In this example, we’ll arrange for keeping waveforms for one week. Before starting, you’ll need bindings for your stations; see the tutorials Add real-time stations from GEOFON or Get real-time data from a remote Seedlink server (single station).

The slarchive collects data and archives it locally using a SDS file system structure of nested subdirectories and systematically named files.

In scconfig

  1. Under the Modules tab, go to Acquisition, and select slarchive. Here you can see the default parameters used. By default, slarchive connects to your local Seedlink server, and archives to your local disk.

  2. Under the System tab, select the line for slarchive, and click “Enable module(s)” button at the top.

  3. Under Bindings: On RHS right-click “slarchive” to add an slarchive profile. Name it ‘week’, to keep waveforms for 7 days, and click ‘Ok’. The new profile appears in the (bottom right corner of scconfig. Double click on the profile to open its settings. Unlock the box labeled “keep”, and change the default from 30 to 7.

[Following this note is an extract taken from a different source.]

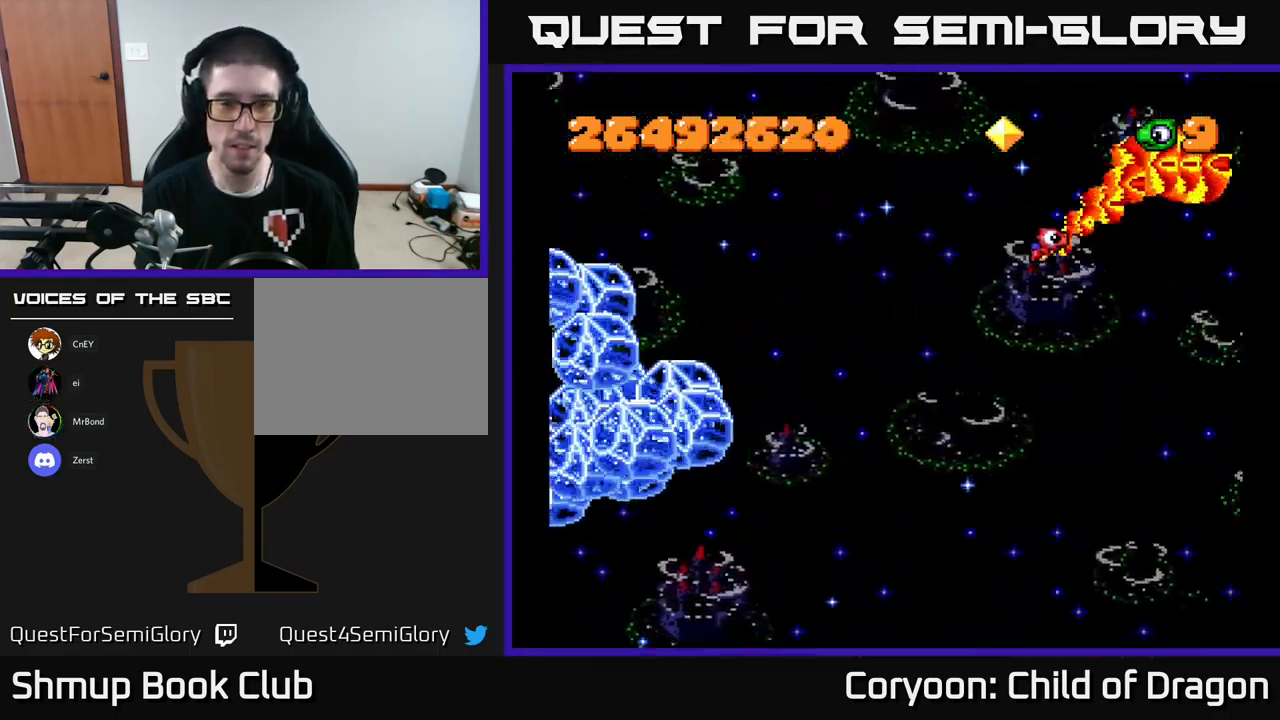
{"buttons": [], "left_stick": "center", "events": [[83, "DPAD_DOWN", "up"], [200, "DPAD_RIGHT", "up"]]}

    Once you have a binding profile, drag it over all the stations it should apply to, under “Networks” on the left-hand side of the bindings tool.

Warning

The name ‘week’ is just a label. Its functionality comes from changing the value of the keep parameter. Changing the name of a binding profile does not change its function.

Note

You can also choose which channels should be archived, using the “selectors” box. For instance, you may collect data at several sample rates, and only wish to archive the highest rate. If you collect LH, BH, HH streams at 0.1, 20, and 100 samples per second, respectively, you might retain only the HH streams, by setting “selectors” to “HH”.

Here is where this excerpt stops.